Texte fourni:

_ _ _ _

Rosa Luxembourg nous l’a appris : « la liberté c’est d’abord celle de celui qui pense autrement ». Georges Brassens dans un de ses dernières textes posthumes écrivait :

« Jouant les ingénus le père de Candide,

Le génial Voltaire, en substance écrivit

Qu’il souffrait volontiers – complaisance splendide –

Que l’on ne se conformât point à son avis :

« Vous proférez, Monsieur, des sottises énormes,

Mais jusqu’à la mort, je me battrai pour qu’on

Vous les laissât tenir. Attendez-moi sous l’orme ! » (1) 

Ce principe fondamental de la philosophie des Lumières inspira la génération de 1789. Il faut le rappeler avec force dans une période où le régime poutinien désigne la cible à détruire, la Révolution française et ses valeurs. Liberté absolue de pensée, donc droit d’écrire ou d’utiliser par toute autre forme artistique ce que l’on pense face au régime bonapartiste algérien, dérivant face aux pressions de l’islamisme radical, qui n’accepte pas la critique et la mise en cause de sa propre histoire. Toutes les révolutions du XXème siècle ont été trahies : quand le colonel Boumediene prend en main l’Algérie, commence une contre-révolution. 

Donc, l’écrivain Boualem Sansal a été libéré, suite à l’intervention du social-démocrate Frank-Walter Steinmeier, actuel président de la République Fédérale d’Allemagne depuis 2017. Sa réaction humanitaire doit être comprise aussi par les liens de l’écrivain avec l’Allemagne : lors de la remise du Prix de la Paix des libraires allemands en sa faveur il a prononcé et édité en particulier son « Discours de Francfort ». Il disait dans sa présentation : 

« Dans un pays qui n’a connu que la dictature, celle des armes et de la religion, la seule idée qu’on peut avoir de la paix est la soumission, ou le suicide, ou l’émigration sans retour. L’absence de liberté est une douleur qui rend fou à la longue. Elle réduit l’homme à son ombre et ses rêves à ses cauchemars. Le peintre Giorgio De Chirico disait cette chose troublante : « Il y a plus d’énigmes dans l’ombre d’un homme qui marche au soleil que dans toutes les religions passées, présentes et futures. » C’est possible, et sans doute vrai, mais il n’y a que de la honte et rien de mystique dans la douleur chez l’homme qui se réduit à son ombre. Qui n’est pas libre ne respectera jamais l’autre, ni l’esclave car son malheur lui rappelle sa propre humiliation, ni celui qui est libre car son bonheur est une insulte pour lui. Seul le désir de liberté le sauvera de la haine et du ressentiment. Sans ce désir consciemment porté, nous ne sommes pas des humains, il n’y a rien de vrai en nous. »

_ _ _ _

Consigne A: Recopiez à l'identique les lignes des données de suivi de points, de la toute première jusqu'à celle qui contient « 9: (349, 533) », les deux incluses. Omettez la mention de l'image.

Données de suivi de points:
_ _ _ _

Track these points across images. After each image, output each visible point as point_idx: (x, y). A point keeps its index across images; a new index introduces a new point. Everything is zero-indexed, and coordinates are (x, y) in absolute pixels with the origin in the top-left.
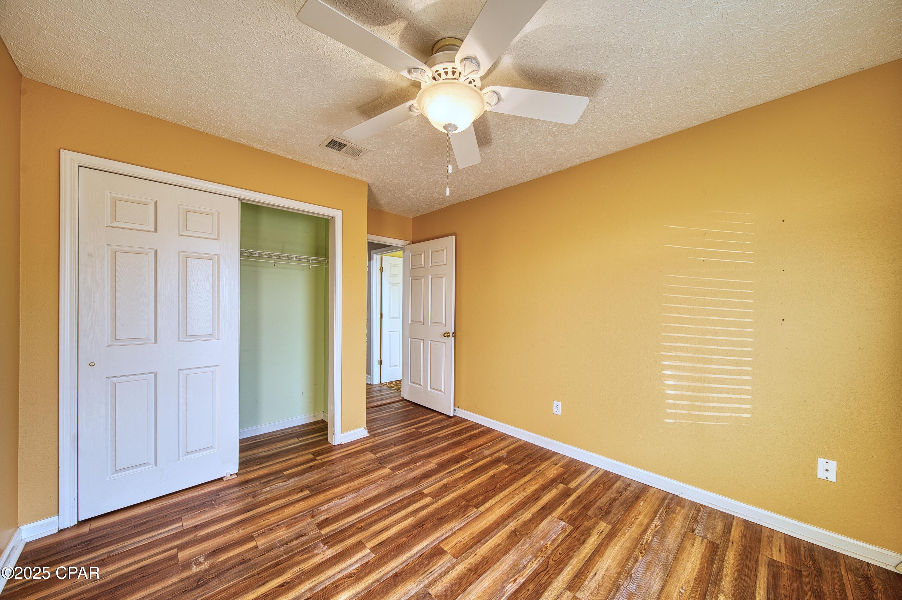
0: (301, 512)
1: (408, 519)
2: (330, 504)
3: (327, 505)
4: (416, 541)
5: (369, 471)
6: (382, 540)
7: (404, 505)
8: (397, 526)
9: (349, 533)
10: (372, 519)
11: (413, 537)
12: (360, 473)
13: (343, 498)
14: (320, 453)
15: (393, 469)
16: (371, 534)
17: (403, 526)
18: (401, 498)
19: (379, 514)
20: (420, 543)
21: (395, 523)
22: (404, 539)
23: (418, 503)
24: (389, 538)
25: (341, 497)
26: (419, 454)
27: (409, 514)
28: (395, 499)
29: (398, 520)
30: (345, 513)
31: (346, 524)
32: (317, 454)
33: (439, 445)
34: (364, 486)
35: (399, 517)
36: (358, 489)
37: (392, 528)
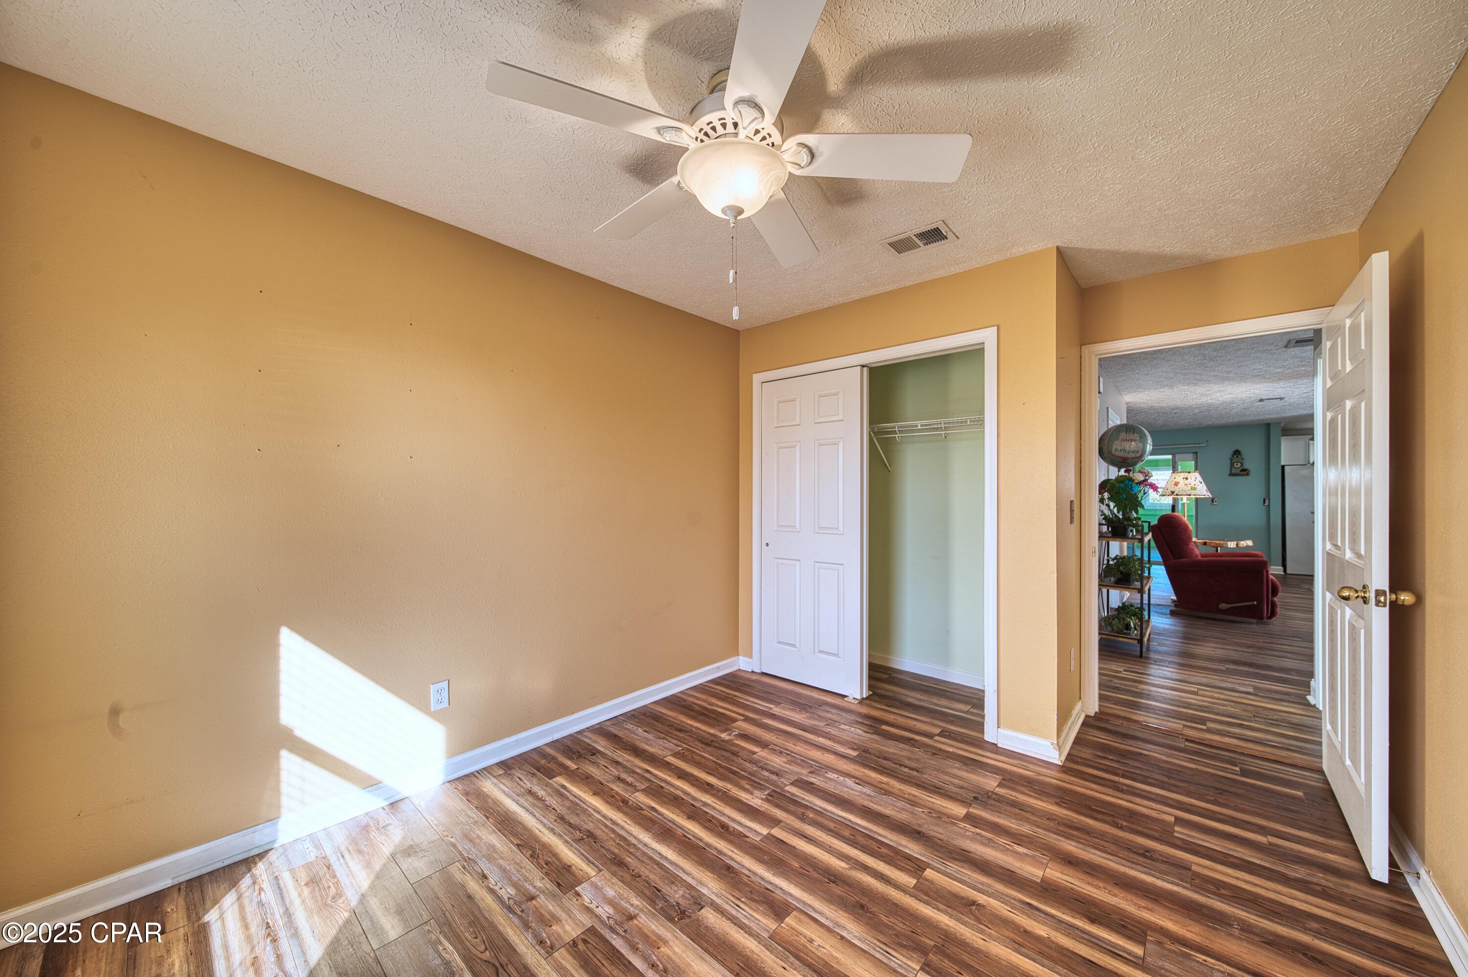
0: (813, 761)
1: (842, 861)
2: (842, 778)
3: (836, 776)
4: (797, 879)
5: (942, 791)
6: (788, 841)
7: (878, 852)
8: (821, 851)
9: (792, 808)
10: (826, 822)
11: (802, 874)
12: (930, 785)
13: (859, 785)
14: (952, 735)
15: (968, 818)
16: (796, 828)
17: (824, 857)
18: (891, 844)
19: (838, 826)
20: (793, 884)
21: (828, 847)
22: (796, 864)
23: (887, 867)
24: (794, 847)
25: (861, 783)
26: (1062, 843)
27: (854, 861)
28: (885, 837)
29: (835, 849)
30: (829, 794)
31: (808, 801)
32: (947, 734)
33: (1150, 874)
34: (896, 796)
35: (842, 850)
36: (888, 793)
37: (815, 846)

_ _ _ _

Consigne B: Rédigez la suite du texte sur la liberté de pensée et la libération de Boualem Sansal, à partir de l'endroit où il s'arrête.

Réponse A:
Track these points across images. After each image, output each visible point as point_idx: (x, y). A point keeps its index across images; a new index introduces a new point. Everything is zero-indexed, and coordinates are (x, y) in absolute pixels with the origin in the top-left.
0: (301, 512)
1: (408, 519)
2: (330, 504)
3: (327, 505)
4: (416, 541)
5: (369, 471)
6: (382, 540)
7: (404, 505)
8: (397, 526)
9: (349, 533)

Réponse B:
La demande de la grâce présidentielle a été formulée auprès de Abdelmadjid Tebboune, en raison de l’état de santé de son détenu. C’est un véritable soufflet pour la diplomatie française et Emmanuel Macron pris dans une stratégie d’affrontement avec le pouvoir algérien qui n’a rien à voir avec le combat pour le respect des droits de l’Homme. Au reste, le gouvernement français ne dit rien sur les 200 détenus d’opinion qui croupissent actuellement dans les prisons algériennes, en raison de leur appartenance au mouvement Hirak de contestation du pouvoir né en 2019. 

La gauche française aura-t-elle été à la hauteur des principes dont elle est l’héritière dans l’affaire Sansal. ?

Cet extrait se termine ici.